Limitations include the single center nature of the study. Patients were not prospectively randomized to treatment arms and therefore the study may be subject to more biases and confounding than a randomized controlled trial; on the other hand, it has been speculated that adherence and clinical outcomes improve when participants are able to freely select their weight-loss program, and thus randomization may underestimate the true effect of medical weight management programs [9
Attrition rates were also significant, although the attrition rates reported in this study are similar to many other published medical weight loss studies [7
], highlighting dropout and attrition as an area of much needed improvement in medical weight management. Lastly, we did not analyze our data by using a baseline-carried forward analysis because this would artificially inflate the power of our long-term data and dampen the true effect of our intervention. Certainly, a future assessment of the IMI should include randomization, improved long-term follow-up, and a full assessment of amelioration of co-morbidities with thorough laboratory assessment.

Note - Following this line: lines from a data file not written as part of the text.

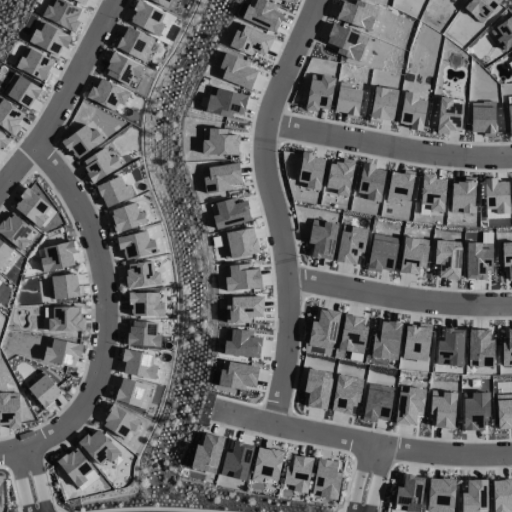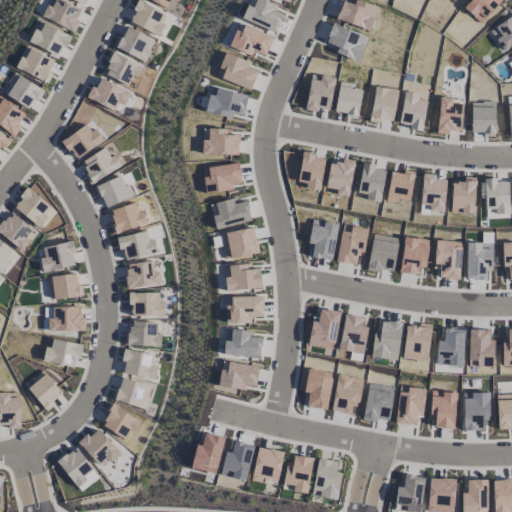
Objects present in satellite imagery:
building: (80, 1)
building: (160, 2)
building: (61, 13)
building: (147, 17)
building: (48, 38)
building: (133, 43)
building: (33, 64)
building: (121, 68)
building: (235, 71)
road: (72, 73)
building: (21, 91)
building: (107, 94)
building: (225, 102)
building: (9, 117)
building: (2, 139)
building: (80, 141)
building: (219, 142)
road: (387, 145)
building: (98, 164)
road: (16, 167)
building: (338, 176)
building: (220, 177)
building: (370, 181)
building: (398, 186)
building: (112, 191)
building: (31, 207)
road: (271, 207)
building: (230, 213)
building: (125, 218)
building: (15, 232)
building: (321, 239)
building: (238, 243)
building: (350, 244)
building: (135, 245)
building: (381, 253)
building: (3, 255)
building: (412, 255)
building: (56, 257)
building: (446, 259)
building: (140, 275)
building: (240, 277)
building: (63, 286)
road: (400, 298)
building: (145, 304)
building: (242, 309)
road: (106, 316)
building: (65, 319)
building: (323, 328)
building: (141, 334)
building: (352, 334)
building: (385, 341)
building: (415, 342)
building: (240, 343)
building: (449, 348)
building: (61, 352)
building: (138, 364)
building: (237, 376)
building: (43, 390)
building: (131, 392)
building: (408, 405)
building: (441, 408)
building: (474, 410)
building: (503, 411)
building: (118, 421)
road: (364, 441)
building: (98, 448)
building: (265, 464)
building: (76, 469)
building: (297, 473)
road: (367, 477)
building: (325, 479)
road: (26, 480)
building: (408, 493)
building: (439, 495)
building: (501, 495)
building: (473, 496)
road: (151, 509)
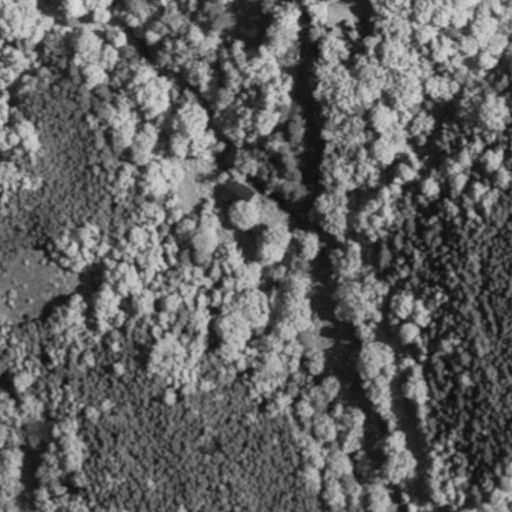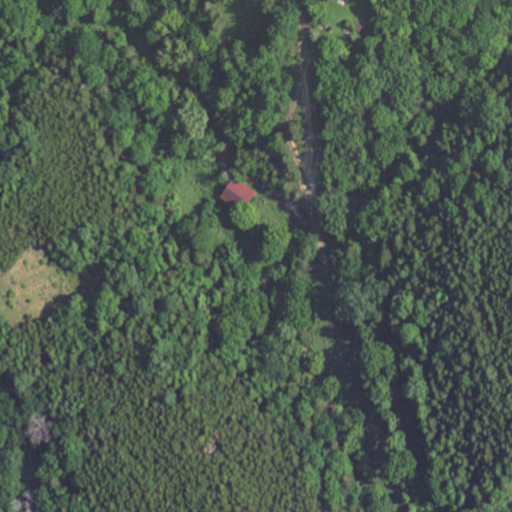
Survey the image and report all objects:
building: (360, 0)
building: (239, 195)
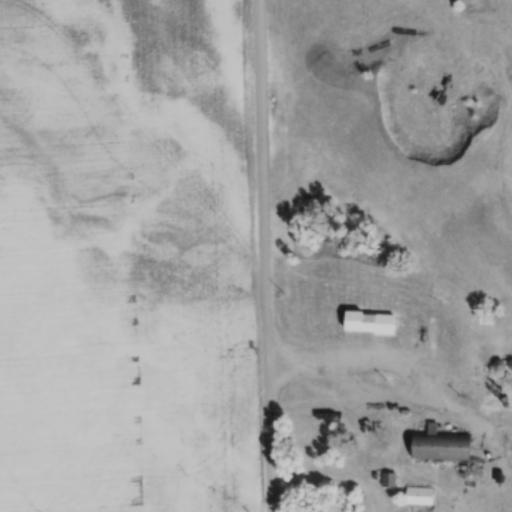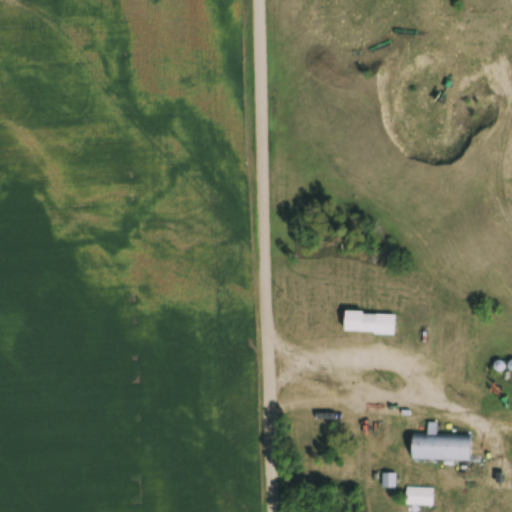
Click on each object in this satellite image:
road: (267, 256)
building: (370, 321)
road: (424, 384)
building: (440, 445)
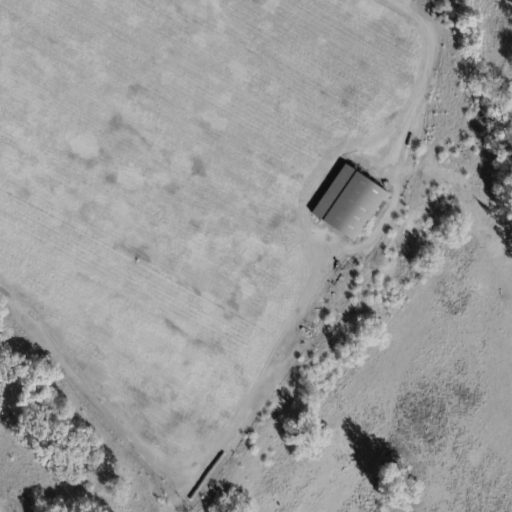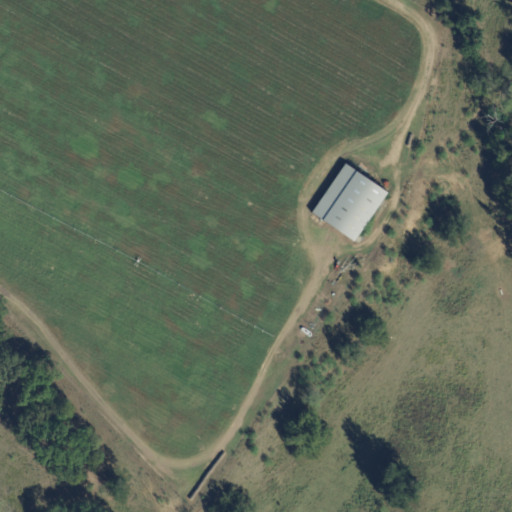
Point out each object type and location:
building: (348, 203)
building: (351, 205)
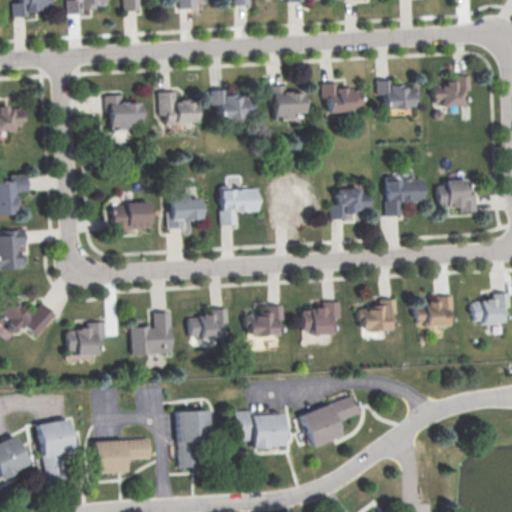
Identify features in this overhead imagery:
building: (291, 0)
building: (238, 2)
building: (183, 3)
building: (238, 3)
building: (83, 4)
building: (128, 4)
building: (183, 4)
building: (294, 4)
building: (81, 5)
building: (27, 6)
building: (127, 6)
building: (26, 7)
road: (327, 42)
building: (448, 91)
building: (393, 94)
building: (338, 97)
building: (282, 101)
building: (228, 104)
building: (172, 108)
building: (118, 111)
building: (9, 117)
building: (10, 192)
building: (398, 192)
building: (451, 195)
building: (232, 202)
building: (343, 203)
building: (178, 208)
building: (126, 215)
building: (10, 247)
road: (190, 267)
building: (486, 308)
building: (429, 311)
building: (21, 315)
building: (372, 315)
building: (315, 317)
building: (259, 320)
building: (202, 323)
building: (148, 335)
building: (80, 339)
road: (348, 383)
road: (27, 400)
building: (322, 419)
building: (255, 429)
building: (187, 436)
building: (52, 449)
building: (114, 453)
building: (9, 455)
road: (161, 459)
road: (407, 470)
road: (307, 490)
road: (120, 510)
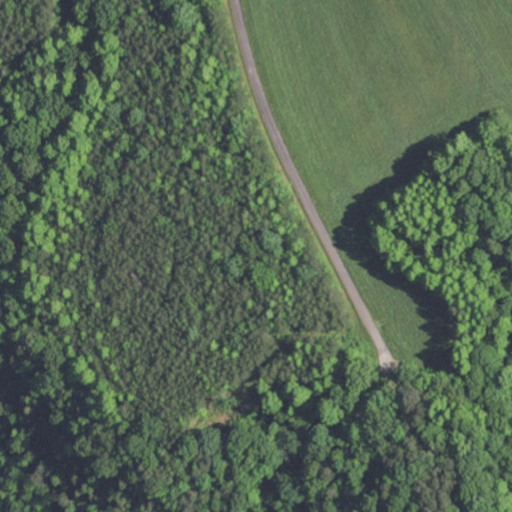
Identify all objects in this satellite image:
road: (333, 252)
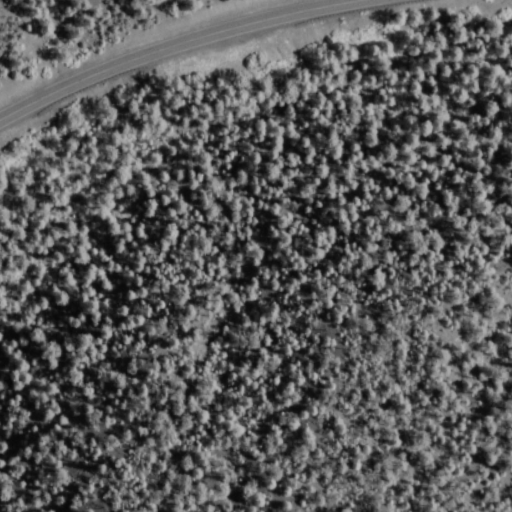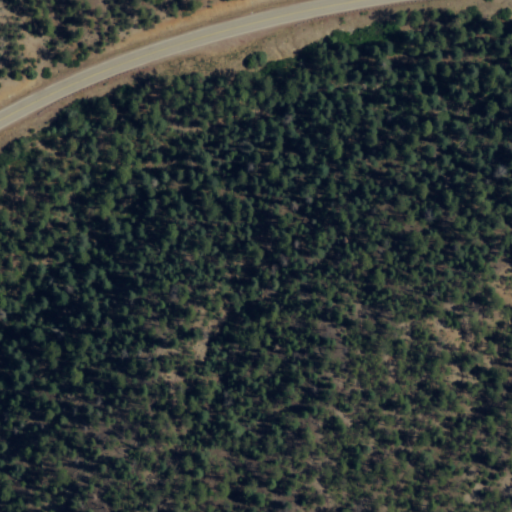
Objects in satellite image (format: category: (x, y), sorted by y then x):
road: (167, 32)
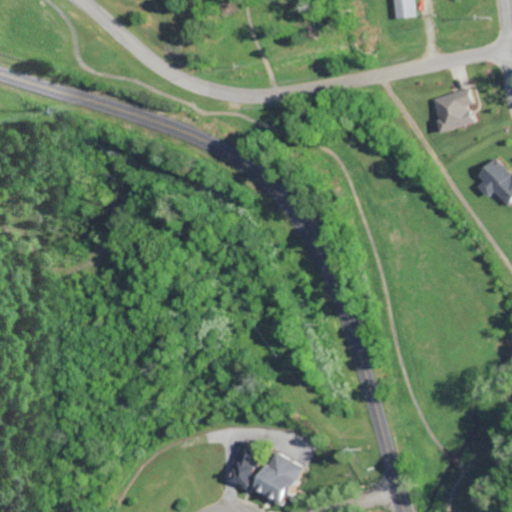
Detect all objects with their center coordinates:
building: (400, 8)
road: (504, 46)
road: (279, 96)
building: (453, 108)
building: (453, 108)
building: (496, 179)
building: (497, 180)
road: (288, 212)
road: (125, 216)
building: (243, 462)
building: (275, 476)
road: (357, 500)
road: (228, 507)
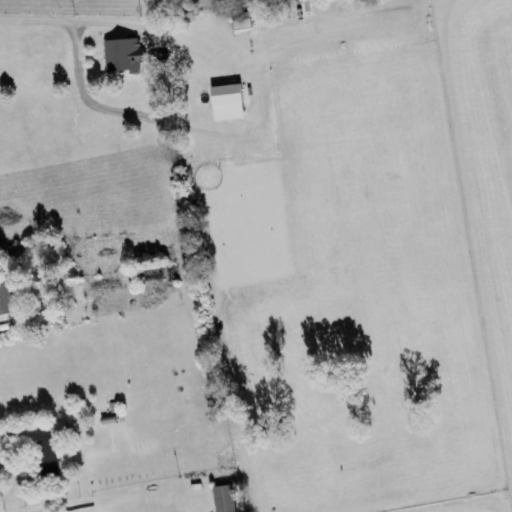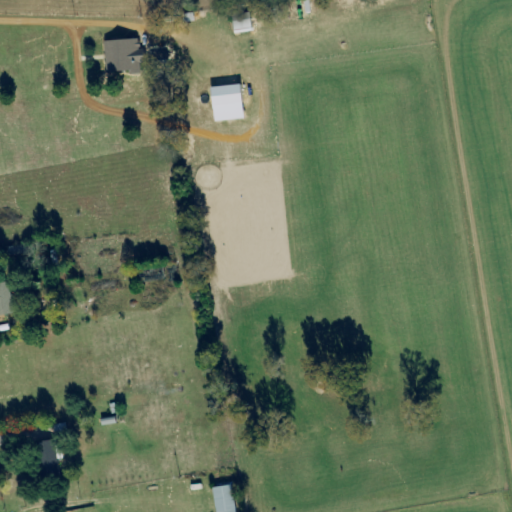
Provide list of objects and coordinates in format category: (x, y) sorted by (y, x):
building: (239, 23)
building: (121, 56)
building: (224, 95)
road: (33, 256)
building: (46, 460)
building: (221, 499)
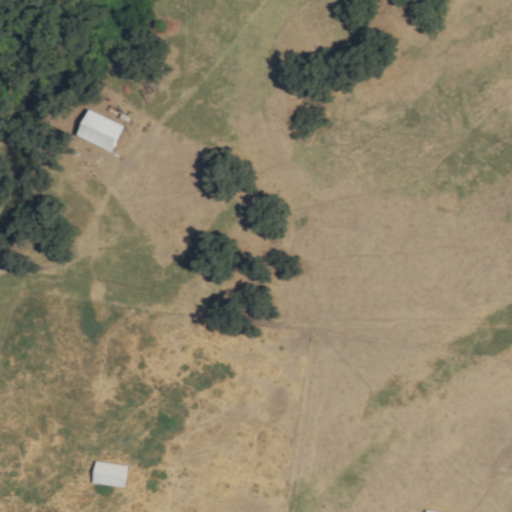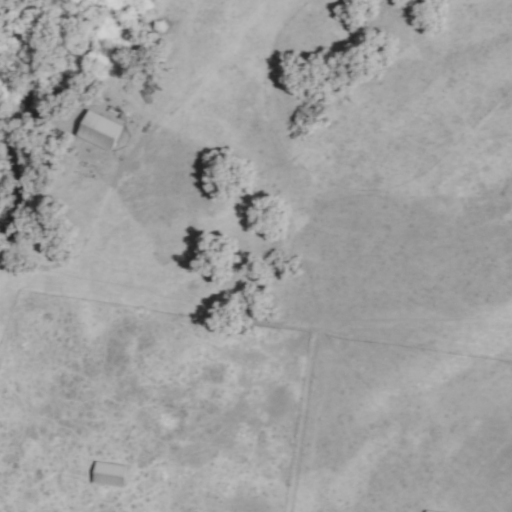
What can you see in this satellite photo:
building: (95, 130)
crop: (324, 172)
crop: (330, 428)
crop: (71, 432)
building: (106, 474)
building: (425, 511)
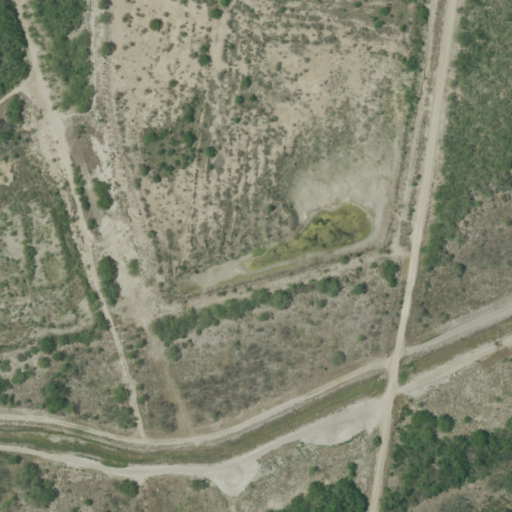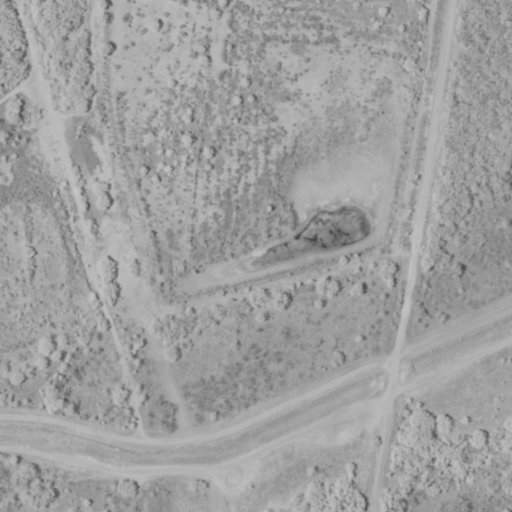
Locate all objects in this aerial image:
road: (20, 84)
road: (84, 218)
road: (412, 256)
road: (204, 433)
road: (202, 468)
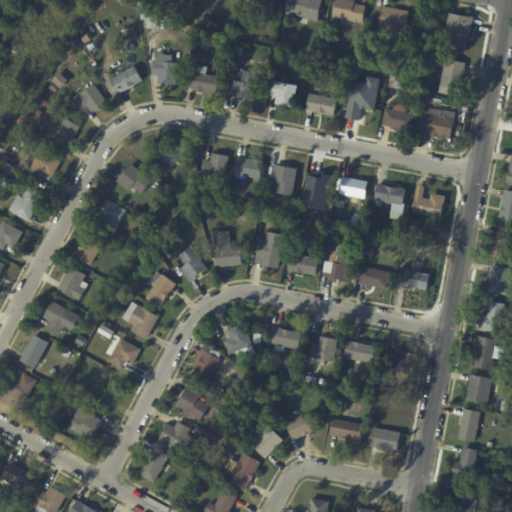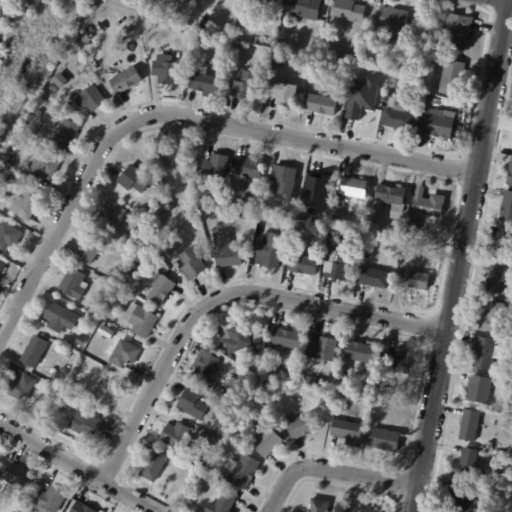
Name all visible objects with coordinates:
building: (262, 1)
building: (261, 3)
building: (302, 8)
building: (303, 8)
building: (348, 10)
building: (348, 11)
building: (143, 16)
building: (391, 21)
building: (203, 22)
building: (392, 22)
building: (456, 30)
building: (237, 31)
building: (456, 31)
building: (201, 34)
building: (296, 45)
building: (90, 47)
building: (237, 51)
building: (357, 54)
building: (415, 58)
building: (164, 68)
building: (165, 69)
building: (353, 74)
building: (450, 76)
building: (451, 78)
building: (59, 79)
building: (125, 79)
building: (59, 80)
building: (125, 80)
building: (202, 80)
building: (203, 82)
building: (397, 83)
building: (243, 84)
building: (244, 85)
building: (52, 88)
building: (283, 93)
building: (388, 93)
building: (284, 94)
building: (361, 96)
building: (89, 98)
building: (90, 98)
building: (432, 100)
building: (45, 101)
building: (320, 103)
building: (321, 105)
building: (361, 107)
building: (37, 114)
road: (179, 114)
building: (395, 116)
building: (398, 118)
building: (434, 122)
building: (435, 124)
building: (64, 134)
building: (65, 135)
building: (172, 154)
building: (172, 155)
building: (213, 163)
building: (43, 164)
building: (43, 165)
building: (217, 166)
building: (248, 167)
building: (249, 168)
building: (509, 172)
building: (510, 176)
building: (133, 178)
building: (283, 178)
building: (284, 179)
building: (6, 180)
building: (134, 180)
building: (317, 185)
building: (319, 185)
building: (352, 187)
building: (353, 187)
building: (391, 196)
building: (391, 198)
building: (271, 201)
building: (25, 203)
building: (426, 203)
building: (25, 204)
building: (427, 204)
building: (506, 206)
building: (507, 208)
building: (111, 214)
building: (109, 216)
building: (414, 226)
building: (309, 228)
building: (8, 234)
building: (8, 236)
building: (132, 237)
building: (502, 242)
building: (504, 242)
building: (370, 244)
building: (89, 248)
building: (85, 250)
building: (225, 250)
building: (269, 250)
building: (225, 253)
building: (269, 254)
road: (460, 256)
building: (190, 263)
building: (191, 264)
building: (302, 264)
building: (303, 264)
building: (1, 265)
building: (338, 266)
building: (2, 267)
building: (133, 267)
building: (339, 267)
building: (370, 276)
building: (373, 277)
building: (499, 279)
building: (413, 280)
building: (500, 280)
building: (72, 283)
building: (402, 283)
building: (72, 284)
building: (159, 289)
building: (159, 290)
road: (224, 294)
building: (118, 296)
building: (60, 317)
building: (491, 317)
building: (60, 319)
building: (139, 319)
building: (493, 319)
building: (140, 320)
building: (105, 332)
building: (284, 337)
building: (283, 339)
building: (237, 340)
building: (238, 340)
building: (80, 341)
building: (323, 348)
building: (33, 350)
building: (324, 350)
building: (359, 351)
building: (34, 352)
building: (485, 352)
building: (91, 353)
building: (123, 353)
building: (360, 353)
building: (124, 354)
building: (486, 354)
building: (401, 361)
building: (400, 363)
building: (204, 366)
building: (208, 370)
building: (239, 373)
building: (309, 380)
building: (20, 386)
building: (20, 387)
building: (391, 387)
building: (480, 388)
building: (482, 389)
building: (108, 392)
building: (191, 403)
building: (190, 405)
building: (60, 406)
building: (220, 411)
building: (84, 423)
building: (85, 424)
building: (302, 424)
building: (468, 424)
building: (302, 426)
building: (470, 426)
building: (345, 430)
building: (347, 432)
building: (173, 434)
building: (176, 437)
building: (383, 438)
building: (265, 440)
building: (384, 440)
building: (265, 441)
building: (490, 445)
building: (196, 459)
building: (465, 463)
building: (153, 464)
building: (466, 465)
building: (153, 466)
building: (243, 470)
building: (244, 472)
building: (15, 475)
building: (16, 477)
building: (493, 481)
building: (461, 498)
building: (48, 499)
building: (461, 499)
building: (49, 501)
road: (199, 501)
building: (221, 503)
building: (222, 504)
building: (317, 504)
building: (319, 506)
building: (81, 507)
building: (80, 508)
building: (363, 509)
building: (364, 510)
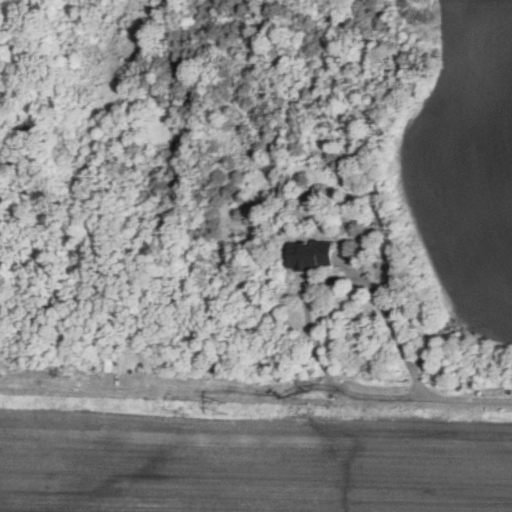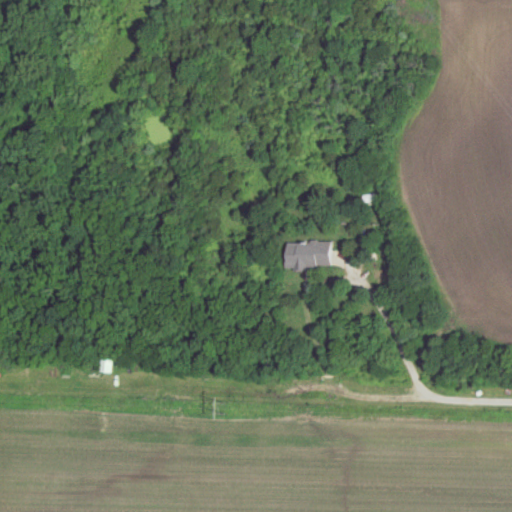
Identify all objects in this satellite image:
building: (308, 254)
building: (106, 364)
power tower: (218, 415)
crop: (249, 460)
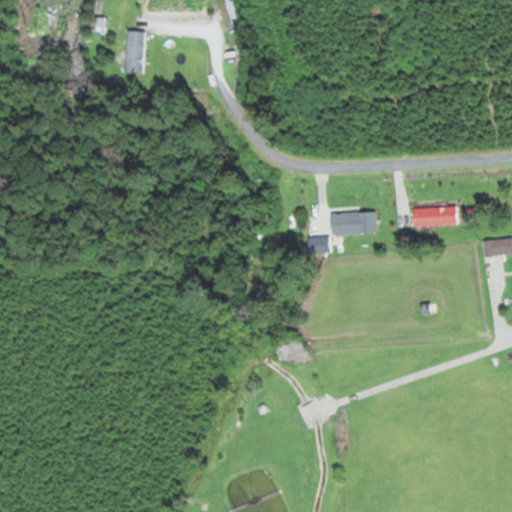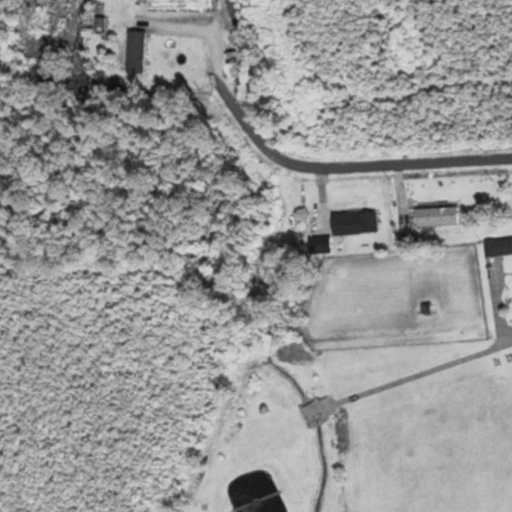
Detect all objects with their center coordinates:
building: (230, 11)
building: (134, 52)
road: (338, 166)
building: (263, 213)
building: (435, 215)
building: (352, 222)
building: (495, 247)
road: (504, 326)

In 2013, the American Medical Association changed its classification of obesity from “a major public health problem” to a disease. One of the objectives of this change was to encourage third-party payers to increase coverage for obesity treatment. Presently, reimbursement for medical management of obesity is minimal, whereas coverage for bariatric surgery is increasing. Hopefully, as medical management continues to evolve with improved weight loss and maintenance outcomes, increases in reimbursement for medical management will follow suit.